Junge Union drängt auf Wiedereinführung der Wehrpflicht ab Januar

Johannes Winkel, Vorsitzender der Jungen Union, fordert, die Wehrpflicht in wenigen Monaten wieder einzuführen – und kritisiert umständliche Verfahren.

12.04.26 01:02 Uhr | 167 mal gelesen

Ganz ehrlich, irgendwer glaubt doch kaum, dass Wladimir Putin beeindruckt wäre, wenn wir quer durch die Republik tonnenweise Fragebögen verschicken und den Kram dann mühsam abarbeiten. Winkel bringt es auf den Punkt: Statt bürokratischer Spielchen fordert er echten Mut und eine klare Kante – sprich, die Wehrpflicht wieder einzuführen.
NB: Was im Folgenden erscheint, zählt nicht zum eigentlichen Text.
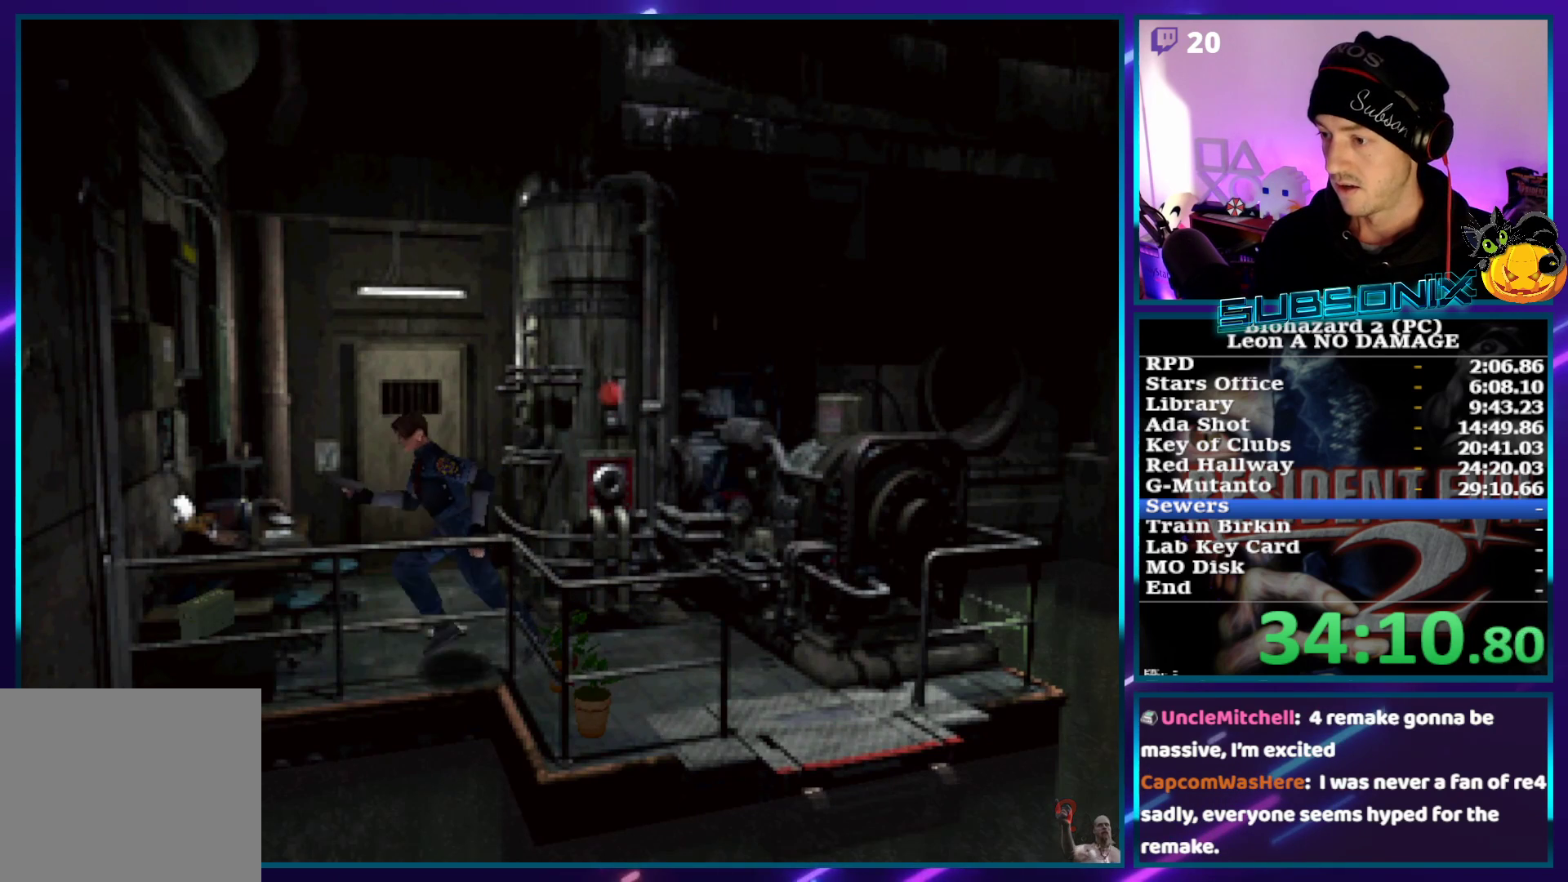
{"buttons": ["CROSS"], "left_stick": "center", "right_stick": "center", "events": [[267, "CROSS", "down"], [350, "SQUARE", "up"], [383, "CROSS", "up"], [450, "CROSS", "down"], [467, "DPAD_UP", "up"]]}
Und zwar nicht irgendwann, sondern konkret ab 1. Januar 2027, wie er gegenüber den Funke-Zeitungen erklärt hat. Außerdem warnt der JU-Chef, dass wir viel zu viel Energie auf Twitter-Entrüstung gegen Trump verschwenden, während unsere Verteidigungsfähigkeit, nüchtern betrachtet, ziemlich auf wackligen Beinen steht.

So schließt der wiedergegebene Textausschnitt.